(203m) COMT?CAMD: Simultaneous Process and Solvent Design Using PCP-SAFT Applied to CO2 Pre-Combustion Capture

Stavrou, M., Stuttgart University
Gross, J., Delft University of Technology
Bardow, A., RWTH Aachen University

Holistic process design should consider the process units as well as the required process fluids such as solvents. Today, process design and the design of the appropriate solvent are treated separately and independently from each other. A fully integrated process and solvent design problem is prohibitively complex for a true deterministic solution procedure. Any practical approach requires the decomposition of the full problem. In previous studies, the decomposition was done by pre-selecting the solvent using auxiliary, typically heuristic objective functions, such as maximal COsolubility. The true process objective function, in contrast, should capture the full process-level information such as cost or energy.

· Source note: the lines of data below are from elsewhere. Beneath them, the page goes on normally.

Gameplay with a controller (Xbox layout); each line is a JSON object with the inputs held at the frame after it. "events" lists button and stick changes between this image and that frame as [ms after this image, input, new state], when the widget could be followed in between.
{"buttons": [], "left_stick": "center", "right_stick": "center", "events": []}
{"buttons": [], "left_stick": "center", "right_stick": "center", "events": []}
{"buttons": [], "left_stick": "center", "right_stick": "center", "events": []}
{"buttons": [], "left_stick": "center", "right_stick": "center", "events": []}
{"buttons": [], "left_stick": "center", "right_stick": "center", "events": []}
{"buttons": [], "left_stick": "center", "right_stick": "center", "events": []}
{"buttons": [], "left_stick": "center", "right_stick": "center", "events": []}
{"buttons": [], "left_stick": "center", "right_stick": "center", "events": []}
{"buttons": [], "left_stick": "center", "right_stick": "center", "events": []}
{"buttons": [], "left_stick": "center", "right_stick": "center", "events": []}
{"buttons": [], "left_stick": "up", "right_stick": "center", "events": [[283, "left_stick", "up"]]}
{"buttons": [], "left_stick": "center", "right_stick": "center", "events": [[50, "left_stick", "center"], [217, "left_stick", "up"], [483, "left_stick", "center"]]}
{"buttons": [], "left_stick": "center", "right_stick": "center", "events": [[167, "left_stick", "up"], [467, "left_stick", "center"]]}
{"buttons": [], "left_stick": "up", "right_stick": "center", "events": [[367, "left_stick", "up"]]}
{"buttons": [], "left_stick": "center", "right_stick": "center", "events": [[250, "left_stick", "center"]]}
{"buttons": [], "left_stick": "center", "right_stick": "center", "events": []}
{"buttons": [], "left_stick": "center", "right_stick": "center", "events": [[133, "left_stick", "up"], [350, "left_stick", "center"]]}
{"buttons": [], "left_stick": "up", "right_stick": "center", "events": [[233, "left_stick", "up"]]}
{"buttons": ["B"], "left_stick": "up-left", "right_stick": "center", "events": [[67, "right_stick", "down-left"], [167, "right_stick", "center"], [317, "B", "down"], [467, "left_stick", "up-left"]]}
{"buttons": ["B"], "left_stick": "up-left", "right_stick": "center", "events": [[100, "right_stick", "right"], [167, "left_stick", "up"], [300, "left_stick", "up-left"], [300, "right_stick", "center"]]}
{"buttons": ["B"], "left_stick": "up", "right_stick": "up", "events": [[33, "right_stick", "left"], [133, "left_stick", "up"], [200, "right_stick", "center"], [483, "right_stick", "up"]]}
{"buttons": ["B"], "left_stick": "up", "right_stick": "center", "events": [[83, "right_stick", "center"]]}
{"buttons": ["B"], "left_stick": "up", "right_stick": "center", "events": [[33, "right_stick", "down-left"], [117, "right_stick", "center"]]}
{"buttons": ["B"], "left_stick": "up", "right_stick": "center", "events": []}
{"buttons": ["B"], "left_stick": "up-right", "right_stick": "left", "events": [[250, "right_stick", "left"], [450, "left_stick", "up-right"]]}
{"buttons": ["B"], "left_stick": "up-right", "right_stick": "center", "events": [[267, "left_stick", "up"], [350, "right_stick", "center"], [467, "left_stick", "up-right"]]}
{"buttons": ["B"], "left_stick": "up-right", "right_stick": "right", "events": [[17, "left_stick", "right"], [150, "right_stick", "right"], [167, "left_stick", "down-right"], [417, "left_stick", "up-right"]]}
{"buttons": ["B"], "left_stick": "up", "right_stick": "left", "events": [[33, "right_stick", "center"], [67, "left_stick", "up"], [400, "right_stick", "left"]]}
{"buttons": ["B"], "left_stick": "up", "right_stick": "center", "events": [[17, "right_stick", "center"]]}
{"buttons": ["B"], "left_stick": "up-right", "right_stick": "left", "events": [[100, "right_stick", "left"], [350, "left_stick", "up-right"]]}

Here, a new method is proposed for achieving a more closely integrated design procedure. The method is illustrated for the simultaneous process and solvent optimization for physical absorption of COas employed by pre-combustion capture processes.

In the so-called CoMT-CAMD method (‘Continuous Molecular Targeting - Computer Aided Molecular Design’ [1]), any molecule is represented by a set of molecular parameters of a physically-based thermodynamic model (here: the PCP-SAFT model [2], [3]). In model-based process optimization, these molecular parameters are treated as continuous variables and optimized alongside with the process variables (e.g. desorption pressure). This kind of optimization methodology (‘Continuous Molecular Targeting’) leads to both a hypothetical target solvent and a set of process variables that minimize the process objective function. The objective function is defined as process costs, taking into account various environmental, product and process impacts. In a subsequent step (‘mapping step’) the best real solvent is efficiently identified from a database. For an analysis of the optimization problem in the vicinity of the optimum, we use the second-order Taylor series in the molecular parameters.  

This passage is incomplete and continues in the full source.